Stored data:

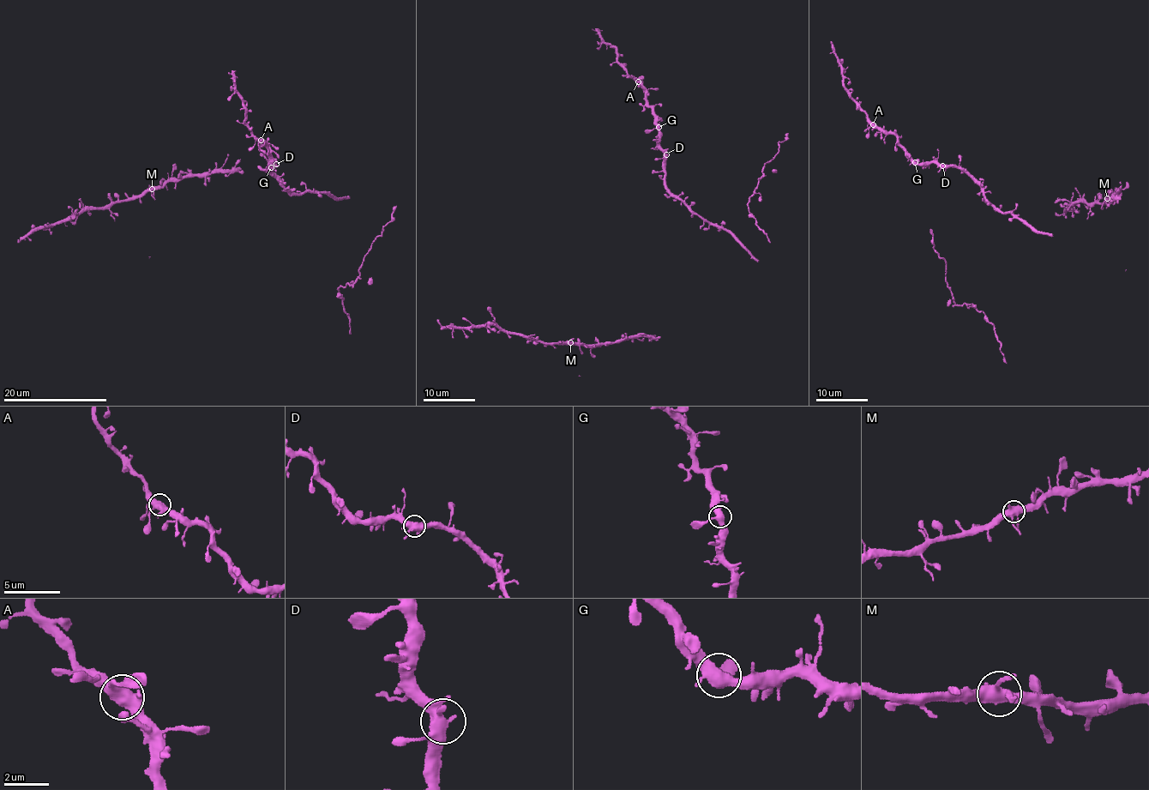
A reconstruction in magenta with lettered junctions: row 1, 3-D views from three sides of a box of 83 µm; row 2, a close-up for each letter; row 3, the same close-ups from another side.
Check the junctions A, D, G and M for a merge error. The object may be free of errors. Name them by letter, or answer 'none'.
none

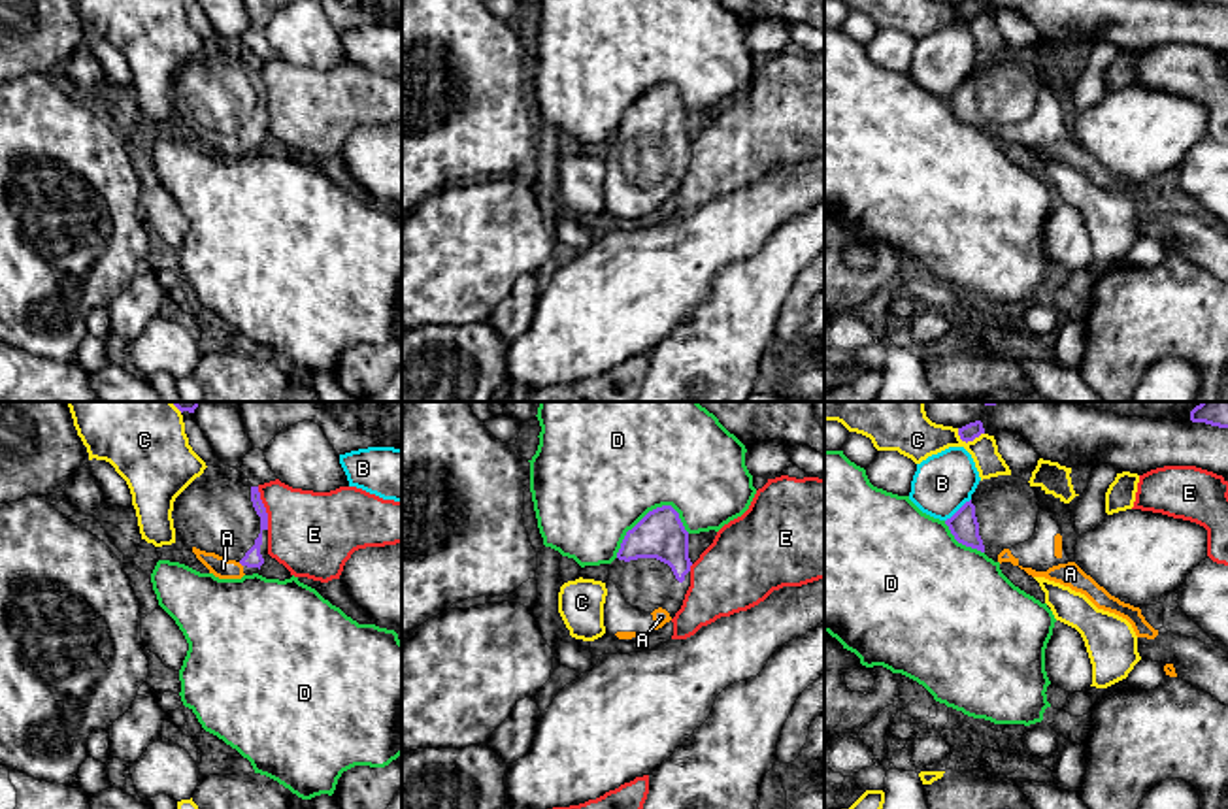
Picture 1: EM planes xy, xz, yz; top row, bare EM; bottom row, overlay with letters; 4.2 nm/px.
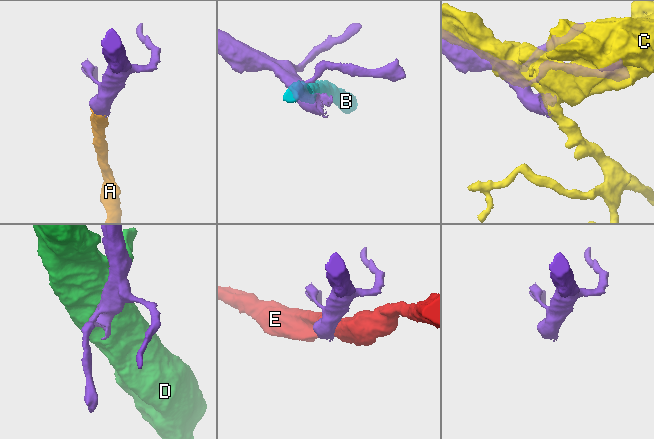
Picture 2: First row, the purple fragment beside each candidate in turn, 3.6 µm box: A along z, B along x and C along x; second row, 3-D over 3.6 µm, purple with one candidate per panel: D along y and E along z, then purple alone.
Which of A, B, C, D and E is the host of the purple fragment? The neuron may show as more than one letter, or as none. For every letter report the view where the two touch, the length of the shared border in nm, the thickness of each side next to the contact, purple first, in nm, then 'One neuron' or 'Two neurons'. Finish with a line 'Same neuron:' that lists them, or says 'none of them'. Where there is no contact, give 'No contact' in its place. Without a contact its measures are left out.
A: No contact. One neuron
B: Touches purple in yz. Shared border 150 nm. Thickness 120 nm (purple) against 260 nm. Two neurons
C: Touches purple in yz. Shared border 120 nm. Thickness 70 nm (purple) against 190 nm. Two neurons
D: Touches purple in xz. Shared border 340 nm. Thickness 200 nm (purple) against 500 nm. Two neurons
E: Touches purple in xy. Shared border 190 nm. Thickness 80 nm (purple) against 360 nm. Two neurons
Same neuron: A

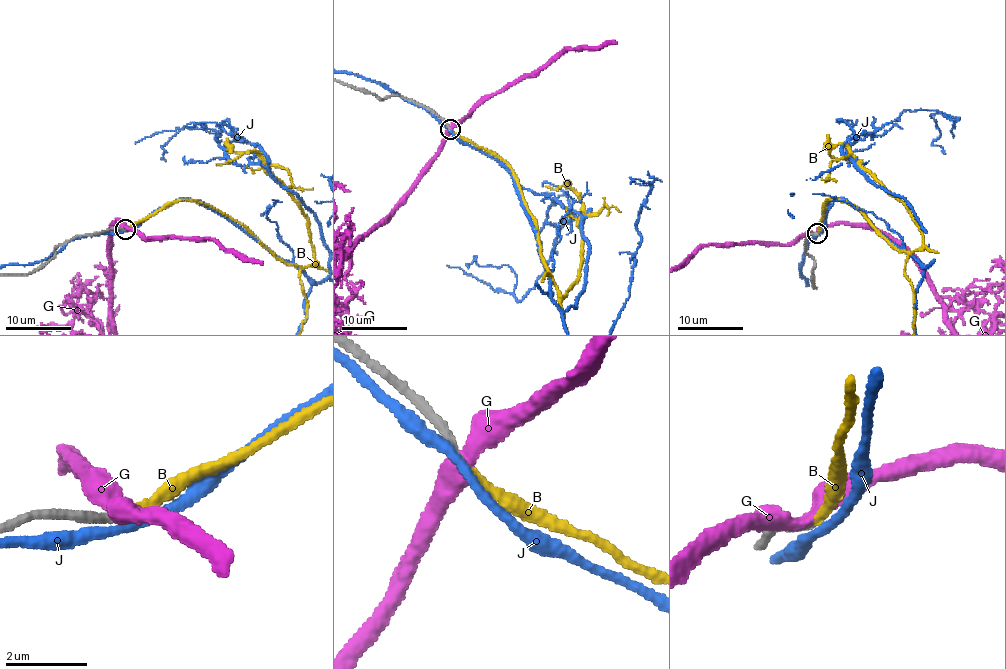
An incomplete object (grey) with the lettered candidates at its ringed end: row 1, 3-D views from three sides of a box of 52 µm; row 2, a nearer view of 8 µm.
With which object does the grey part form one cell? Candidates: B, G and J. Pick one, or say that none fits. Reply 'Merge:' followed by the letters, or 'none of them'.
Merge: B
--
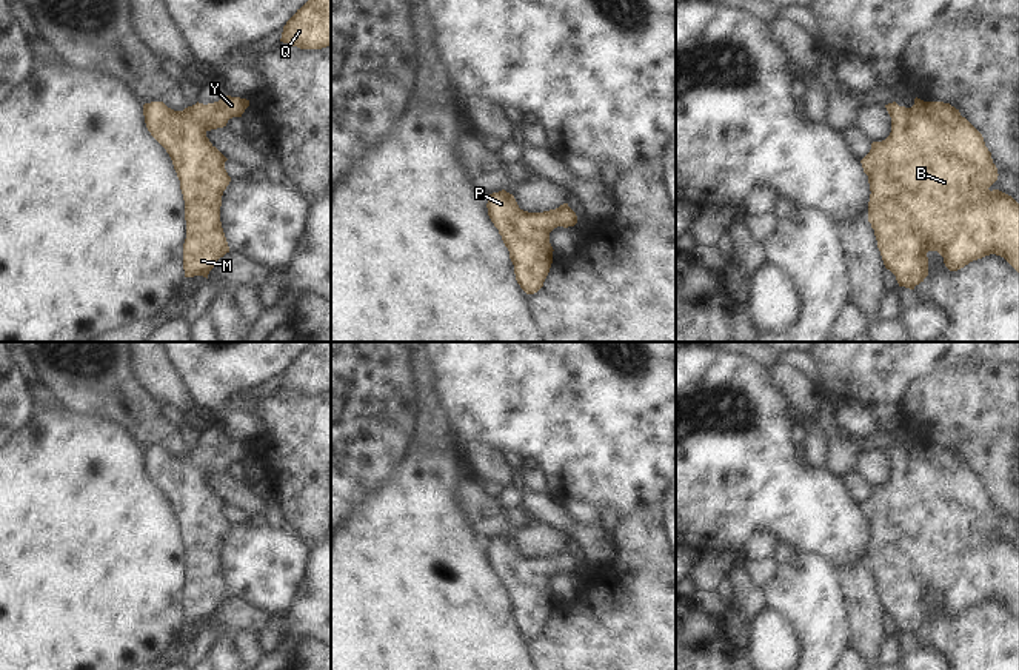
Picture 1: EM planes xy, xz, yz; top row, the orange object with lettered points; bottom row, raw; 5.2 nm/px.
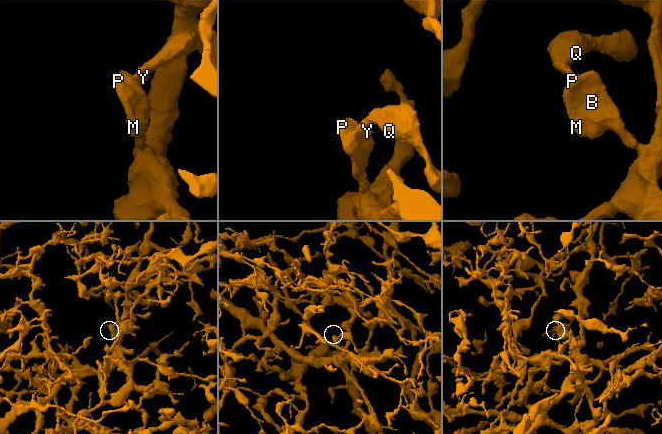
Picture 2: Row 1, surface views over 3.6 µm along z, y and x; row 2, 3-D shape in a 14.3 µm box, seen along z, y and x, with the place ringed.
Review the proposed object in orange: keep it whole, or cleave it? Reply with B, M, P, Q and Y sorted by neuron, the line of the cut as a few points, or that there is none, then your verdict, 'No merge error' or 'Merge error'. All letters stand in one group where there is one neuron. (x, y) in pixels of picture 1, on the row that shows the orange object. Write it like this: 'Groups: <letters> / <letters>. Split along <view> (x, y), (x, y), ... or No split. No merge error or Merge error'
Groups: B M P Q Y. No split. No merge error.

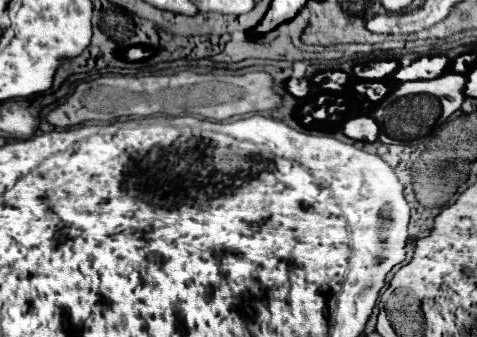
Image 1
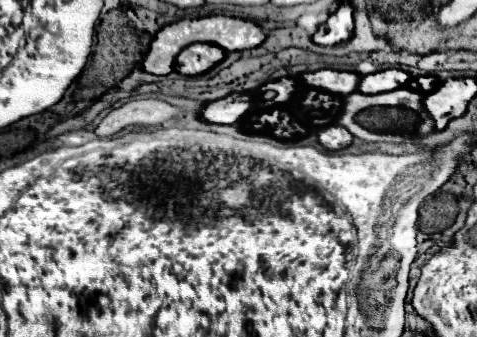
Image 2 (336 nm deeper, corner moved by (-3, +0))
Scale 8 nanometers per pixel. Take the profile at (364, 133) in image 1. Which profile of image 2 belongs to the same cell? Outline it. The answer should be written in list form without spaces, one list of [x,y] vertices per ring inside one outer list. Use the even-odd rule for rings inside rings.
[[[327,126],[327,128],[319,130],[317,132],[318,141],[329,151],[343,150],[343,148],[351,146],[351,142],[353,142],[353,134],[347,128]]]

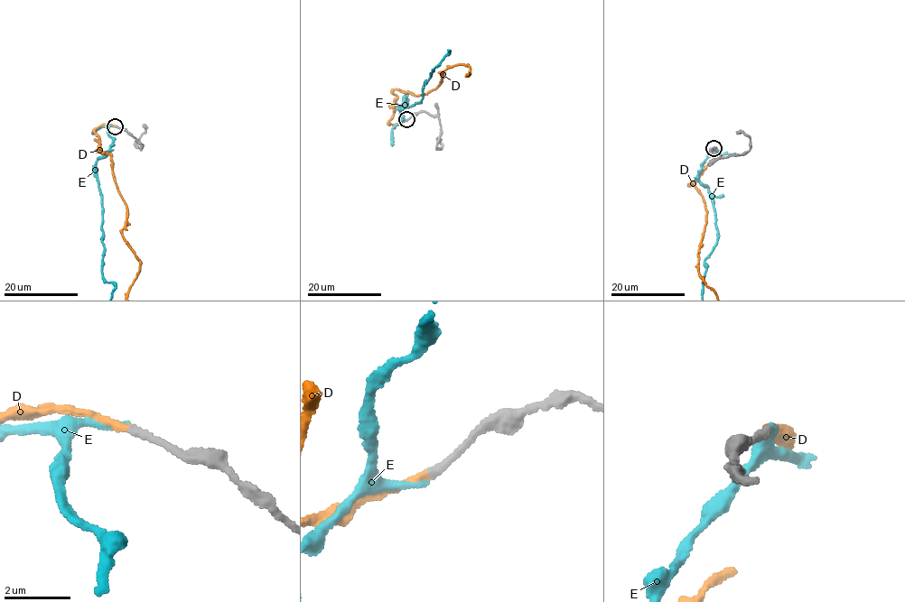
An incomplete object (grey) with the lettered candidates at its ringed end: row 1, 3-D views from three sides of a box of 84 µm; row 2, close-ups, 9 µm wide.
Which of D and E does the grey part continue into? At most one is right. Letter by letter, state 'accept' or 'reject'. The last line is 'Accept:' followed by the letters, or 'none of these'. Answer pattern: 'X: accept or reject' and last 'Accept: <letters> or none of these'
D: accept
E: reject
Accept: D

> What you will do:
The result should be every line that contains "incomplete", copied from the entries.

> Task response:
An incomplete object (grey) with the lettered candidates at its ringed end: row 1, 3-D views from three sides of a box of 52 µm; row 2, a nearer view of 8 µm.
An incomplete object (grey) with the lettered candidates at its ringed end: row 1, 3-D views from three sides of a box of 84 µm; row 2, close-ups, 9 µm wide.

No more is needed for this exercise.